Saved data entries:
________________________
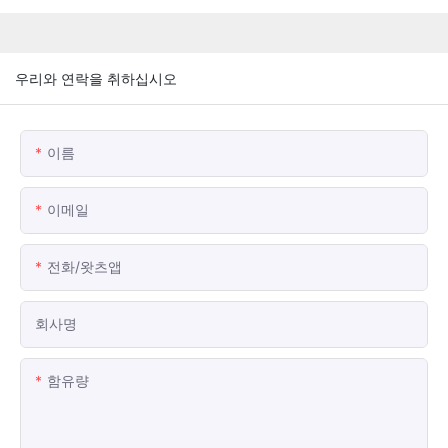
우리와 연락을 취하십시오
이름
이메일
전화/왓츠앱
회사명
함유량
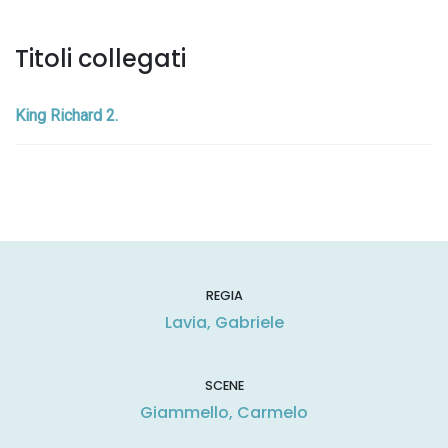
Titoli collegati
King Richard 2.
REGIA
Lavia, Gabriele
SCENE
Giammello, Carmelo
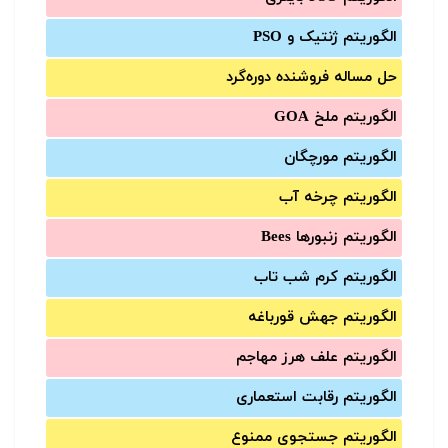
الگوریتم ژنتیک و PSO
حل مساله فروشنده دوره‌گرد
الگوریتم ملخ GOA
الگوریتم مورچگان
الگوریتم چرخه آب
الگوریتم زنبورها Bees
الگوریتم کرم شب تاب
الگوریتم جهش قورباغه
الگوریتم علف هرز مهاجم
الگوریتم رقابت استعماری
الگوریتم جستجوی ممنوع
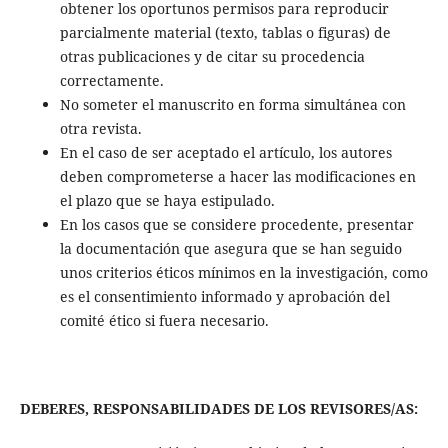
obtener los oportunos permisos para reproducir
parcialmente material (texto, tablas o figuras) de
otras publicaciones y de citar su procedencia
correctamente.
No someter el manuscrito en forma simultánea con
otra revista.
En el caso de ser aceptado el artículo, los autores
deben comprometerse a hacer las modificaciones en
el plazo que se haya estipulado.
En los casos que se considere procedente, presentar
la documentación que asegura que se han seguido
unos criterios éticos mínimos en la investigación, como
es el consentimiento informado y aprobación del
comité ético si fuera necesario.
DEBERES, RESPONSABILIDADES DE LOS REVISORES/AS:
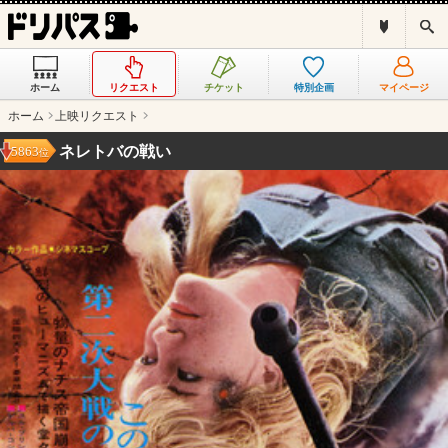
ド
検
リ
索
パ
ス
ホーム
リクエスト
チケット
特別企画
マイページ
と
は
ホーム
上映リクエスト
？
ネレトバの戦い
5863
位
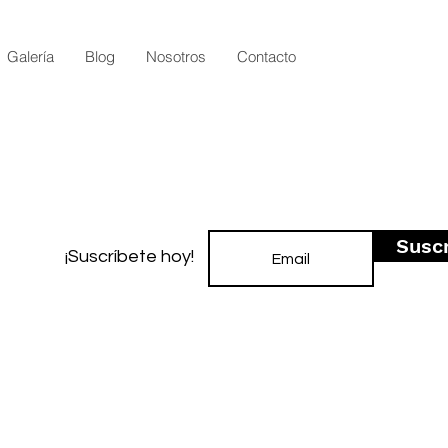
Galería
Blog
Nosotros
Contacto
Susc
¡Suscríbete hoy!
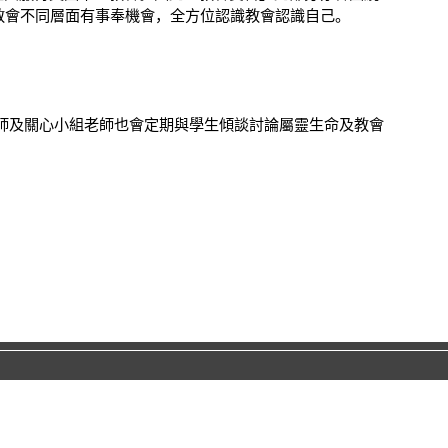
教會不同層面有事奉機會，全方位認識教會認識自己。
師及關心小組老師也會定期與學生傾談討論屬靈生命及教會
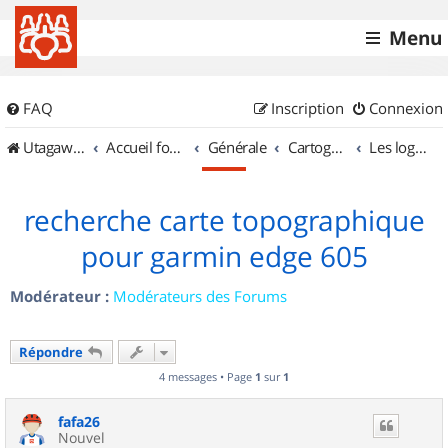
Menu
FAQ
Inscription
Connexion
UtagawaVTT (Randos VTT et VTTAE avec traces GPS)
Accueil forum
Générale
Cartographie et GPS
Les logiciels
recherche carte topographique
pour garmin edge 605
Modérateur :
Modérateurs des Forums
Répondre
4 messages • Page
1
sur
1
fafa26
Nouvel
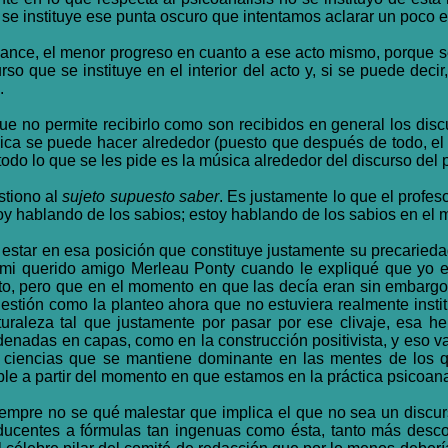
se instituye ese punta oscuro que intentamos aclarar un poco es
vance, el menor progreso en cuanto a ese acto mismo, porque se 
so que se instituye en el interior del acto y, si se puede deci
.
 que no permite recibirlo como son recibidos en general los di
ica se puede hacer alrededor (puesto que después de todo, el 
todo lo que se les pide es la música alrededor del discurso del p
stiono al
sujeto supuesto saber
. Es justamente lo que el profe
stoy hablando de los sabios; estoy hablando de los sabios en e
e estar en esa posición que constituye justamente su precaried
mi querido amigo Merleau Ponty cuando le expliqué que yo e
sto, pero que en el momento en que las decía eran sin embarg
estión como la planteo ahora que no estuviera realmente instit
turaleza tal que justamente por pasar por ese clivaje, esa h
rdenadas en capas, como en la construcción positivista, y eso 
as ciencias que se mantiene dominante en las mentes de los q
e a partir del momento en que estamos en la práctica psicoanal
empre no se qué malestar que implica el que no sea un discurs
ducentes a fórmulas tan ingenuas como ésta, tanto más desco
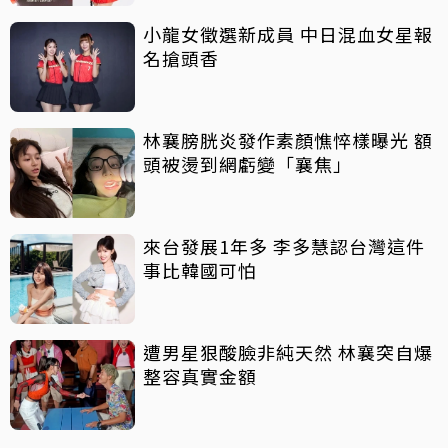
小龍女徵選新成員 中日混血女星報
名搶頭香
林襄膀胱炎發作素顏憔悴樣曝光 額
頭被燙到網虧變「襄焦」
來台發展1年多 李多慧認台灣這件
事比韓國可怕
遭男星狠酸臉非純天然 林襄突自爆
整容真實金額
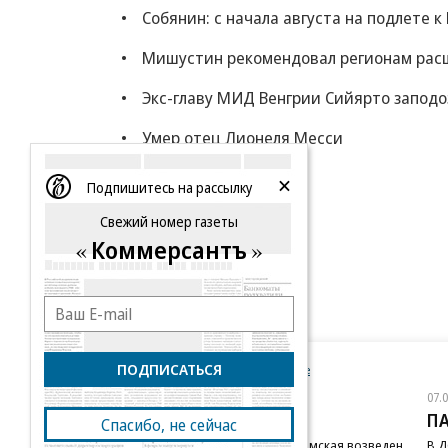
Собянин: с начала августа на подлете 
Мишустин рекомендовал регионам расш
Экс-главу МИД Венгрии Сийярто заподо
Умер отец Лионеля Месси
Еще
Подпишитесь на рассылку
Свежий номер газеты
Коммерсантъ
ПОДПИСАТЬСЯ
Новости компаний
Все
07.08.2026
07.
STONE
П
Спасибо, не сейчас
Бизнес-центр STONE Римская возведен
В Д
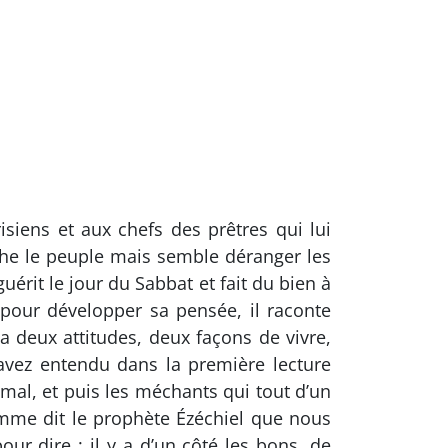
siens et aux chefs des prêtres qui lui
ouche le peuple mais semble déranger les
guérit le jour du Sabbat et fait du bien à
 pour développer sa pensée, il raconte
la deux attitudes, deux façons de vivre,
’avez entendu dans la première lecture
mal, et puis les méchants qui tout d’un
comme dit le prophète Ézéchiel que nous
ur dire : il y a d’un côté les bons, de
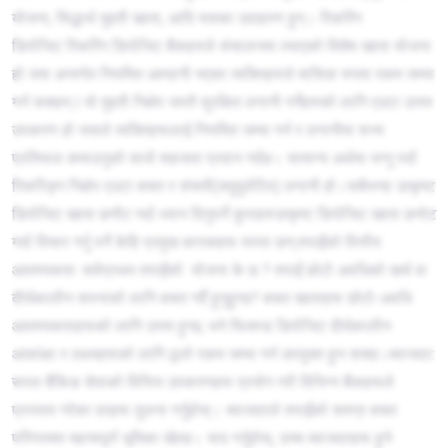
योजना, सिद्धार्थ मुद्दती खाता, आदि यसका उदाहरण हुन्। रिकरिंग
डिपोजिट रिकरिंग डिपोजिट बैंकहरुले संचालनमा ल्याएको विशेष खाता योजना
हो जस अन्तर्गत नियमित आम्दानी भएका व्यक्तिहरुले मासिक रुपमा रकम जम्मा
गर्न सक्छन् I यो मुद्दती निक्षेप जस्तै सुरक्षित लगानी गर्नेहरुको लागि एउटा उत्तम
उपकरण हो जसले व्यक्तिहरूलाई नियमित जम्मा गर्न र लगानीमा सभ्य
प्रतिफल कमाउनुको साथै सहजता प्रदान गर्दछ। सामान्य अर्थमा भन्नु पर्दा
रिकरिङ्ग निक्षेप एउटा बचत र संचयी(क्युमुलेटिव) लगानी हो।सबैभन्दा उत्कृष्ट
डिपोजिट खाता छनौट गर्दा ध्यान दिनुपर्ने कुराहरुउत्कृष्ट डिपोजिट खाता छनोट
गर्दा विचार गर्नु पर्ने केहि प्रमुख कारकहरू यस्ता छन्:तपाईंको वित्तीय
आवश्यकता: सर्वप्रथम तपाईंको योजना के छ ? तपाईं छोटो अवधिको खर्च वा
दीर्घकालीन सपनाको लागि बचत गर्दै हुनुहुन्छ? बचत खाताहरू छोटो-अवधि
आवश्यकताहरूको लागि उत्तम हुन्छ, भने फिक्स्ड डिपोजिट दीर्घकालीन
आकांक्षा र लक्ष्यहरूको लागि ठूलो रकम जम्मा गर्न उपयुक्त हुन सक्छ।ब्याजदर:
सरल बैंकिङ सेवाको वित्तिय उपकरणहरू प्रयोग गरी विभिन्न बैंकहरूले
प्रस्ताव गरेका दरहरू तुलना गर्नुहोस्। ब्याजदरले तपाईंको समग्र बचत
परिणाममा महत्त्वपूर्ण भूमिका खेल्छ। याद गर्नुहोस्, उच्च ब्याजदरहरू हुने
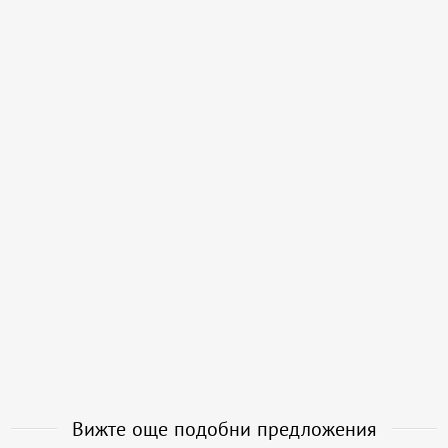
Вижте още подобни предложения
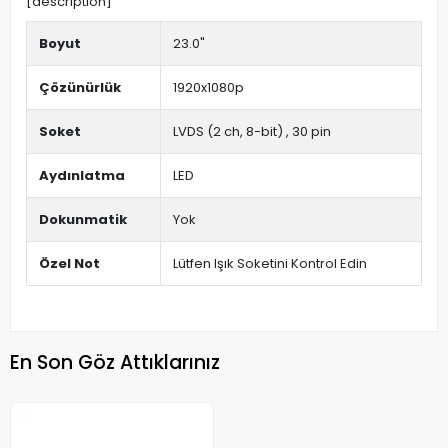
[description]
Boyut
23.0"
Çözünürlük
1920x1080p
Soket
LVDS (2 ch, 8-bit) , 30 pin
Aydınlatma
LED
Dokunmatik
Yok
Özel Not
Lütfen Işık Soketini Kontrol Edin
En Son Göz Attıklarınız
________________________
Convert the text lines from all of the rows above into a single numbered list, skipping any blank lines. Leave the pictures out of your answer.

■ **Exercise answer**
1. 우리와 연락을 취하십시오
2. 이름
3. 이메일
4. 전화/왓츠앱
5. 회사명
6. 함유량
7. Titoli collegati
8. King Richard 2.
9. REGIA
10. Lavia, Gabriele
11. SCENE
12. Giammello, Carmelo
13. الگوریتم ژنتیک و PSO
14. حل مساله فروشنده دوره‌گرد
15. الگوریتم ملخ GOA
16. الگوریتم مورچگان
17. الگوریتم چرخه آب
18. الگوریتم زنبورها Bees
19. الگوریتم کرم شب تاب
20. الگوریتم جهش قورباغه
21. الگوریتم علف هرز مهاجم
22. الگوریتم رقابت استعماری
23. الگوریتم جستجوی ممنوع
24. obtener los oportunos permisos para reproducir
25. parcialmente material (texto, tablas o figuras) de
26. otras publicaciones y de citar su procedencia
27. correctamente.
28. No someter el manuscrito en forma simultánea con
29. otra revista.
30. En el caso de ser aceptado el artículo, los autores
31. deben comprometerse a hacer las modificaciones en
32. el plazo que se haya estipulado.
33. En los casos que se considere procedente, presentar
34. la documentación que asegura que se han seguido
35. unos criterios éticos mínimos en la investigación, como
36. es el consentimiento informado y aprobación del
37. comité ético si fuera necesario.
38. DEBERES, RESPONSABILIDADES DE LOS REVISORES/AS:
39. ド
40. 検
41. リ
42. 索
43. パ
44. ス
45. ホーム
46. リクエスト
47. チケット
48. 特別企画
49. マイページ
50. と
51. は
52. ホーム
53. 上映リクエスト
54. ？
55. ネレトバの戦い
56. 5863
57. 位
58. Galería
59. Blog
60. Nosotros
61. Contacto
62. Susc
63. ¡Suscríbete hoy!
64. 教會不同層面有事奉機會，全方位認識教會認識自己。
65. 師及關心小組老師也會定期與學生傾談討論屬靈生命及教會
66. Menu
67. FAQ
68. Inscription
69. Connexion
70. UtagawaVTT (Randos VTT et VTTAE avec traces GPS)
71. Accueil forum
72. Générale
73. Cartographie et GPS
74. Les logiciels
75. recherche carte topographique
76. pour garmin edge 605
77. Modérateur :
78. Modérateurs des Forums
79. Répondre
80. 4 messages • Page
81. 1
82. sur
83. 1
84. fafa26
85. Nouvel
86. se instituye ese punta oscuro que intentamos aclarar un poco es
87. vance, el menor progreso en cuanto a ese acto mismo, porque se 
88. so que se instituye en el interior del acto y, si se puede deci
89. .
90.  que no permite recibirlo como son recibidos en general los di
91. ica se puede hacer alrededor (puesto que después de todo, el 
92. todo lo que se les pide es la música alrededor del discurso del p
93. stiono al
94. sujeto supuesto saber
95. . Es justamente lo que el profe
96. stoy hablando de los sabios; estoy hablando de los sabios en e
97. e estar en esa posición que constituye justamente su precaried
98. mi querido amigo Merleau Ponty cuando le expliqué que yo e
99. sto, pero que en el momento en que las decía eran sin embarg
100. estión como la planteo ahora que no estuviera realmente instit
101. turaleza tal que justamente por pasar por ese clivaje, esa h
102. rdenadas en capas, como en la construcción positivista, y eso 
103. as ciencias que se mantiene dominante en las mentes de los q
104. e a partir del momento en que estamos en la práctica psicoanal
105. empre no se qué malestar que implica el que no sea un discurs
106. ducentes a fórmulas tan ingenuas como ésta, tanto más desco
107. 小龍女徵選新成員 中日混血女星報
108. 名搶頭香
109. 林襄膀胱炎發作素顏憔悴樣曝光 額
110. 頭被燙到網虧變「襄焦」
111. 來台發展1年多 李多慧認台灣這件
112. 事比韓國可怕
113. 遭男星狠酸臉非純天然 林襄突自爆
114. 整容真實金額
115. Собянин: с начала августа на подлете 
116. Мишустин рекомендовал регионам расш
117. Экс-главу МИД Венгрии Сийярто заподо
118. Умер отец Лионеля Месси
119. Еще
120. Подпишитесь на рассылку
121. Свежий номер газеты
122. Коммерсантъ
123. ПОДПИСАТЬСЯ
124. Новости компаний
125. Все
126. 07.08.2026
127. 07.
128. STONE
129. П
130. Спасибо, не сейчас
131. Бизнес-центр STONE Римская возведен
132. В Д
133. siens et aux chefs des prêtres qui lui
134. ouche le peuple mais semble déranger les
135. guérit le jour du Sabbat et fait du bien à
136.  pour développer sa pensée, il raconte
137. la deux attitudes, deux façons de vivre,
138. ’avez entendu dans la première lecture
139. mal, et puis les méchants qui tout d’un
140. comme dit le prophète Ézéchiel que nous
141. ur dire : il y a d’un côté les bons, de
142. योजना, सिद्धार्थ मुद्दती खाता, आदि यसका उदाहरण हुन्। रिकरिंग
143. डिपोजिट रिकरिंग डिपोजिट बैंकहरुले संचालनमा ल्याएको विशेष खाता योजना
144. हो जस अन्तर्गत नियमित आम्दानी भएका व्यक्तिहरुले मासिक रुपमा रकम जम्मा
145. गर्न सक्छन् I यो मुद्दती निक्षेप जस्तै सुरक्षित लगानी गर्नेहरुको लागि एउटा उत्तम
146. उपकरण हो जसले व्यक्तिहरूलाई नियमित जम्मा गर्न र लगानीमा सभ्य
147. प्रतिफल कमाउनुको साथै सहजता प्रदान गर्दछ। सामान्य अर्थमा भन्नु पर्दा
148. रिकरिङ्ग निक्षेप एउटा बचत र संचयी(क्युमुलेटिव) लगानी हो।सबैभन्दा उत्कृष्ट
149. डिपोजिट खाता छनौट गर्दा ध्यान दिनुपर्ने कुराहरुउत्कृष्ट डिपोजिट खाता छनोट
150. गर्दा विचार गर्नु पर्ने केहि प्रमुख कारकहरू यस्ता छन्:तपाईंको वित्तीय
151. आवश्यकता: सर्वप्रथम तपाईंको योजना के छ ? तपाईं छोटो अवधिको खर्च वा
152. दीर्घकालीन सपनाको लागि बचत गर्दै हुनुहुन्छ? बचत खाताहरू छोटो-अवधि
153. आवश्यकताहरूको लागि उत्तम हुन्छ, भने फिक्स्ड डिपोजिट दीर्घकालीन
154. आकांक्षा र लक्ष्यहरूको लागि ठूलो रकम जम्मा गर्न उपयुक्त हुन सक्छ।ब्याजदर:
155. सरल बैंकिङ सेवाको वित्तिय उपकरणहरू प्रयोग गरी विभिन्न बैंकहरूले
156. प्रस्ताव गरेका दरहरू तुलना गर्नुहोस्। ब्याजदरले तपाईंको समग्र बचत
157. परिणाममा महत्त्वपूर्ण भूमिका खेल्छ। याद गर्नुहोस्, उच्च ब्याजदरहरू हुने
158. Вижте още подобни предложения
159. [description]
160. Boyut
161. 23.0"
162. Çözünürlük
163. 1920x1080p
164. Soket
165. LVDS (2 ch, 8-bit) , 30 pin
166. Aydınlatma
167. LED
168. Dokunmatik
169. Yok
170. Özel Not
171. Lütfen Işık Soketini Kontrol Edin
172. En Son Göz Attıklarınız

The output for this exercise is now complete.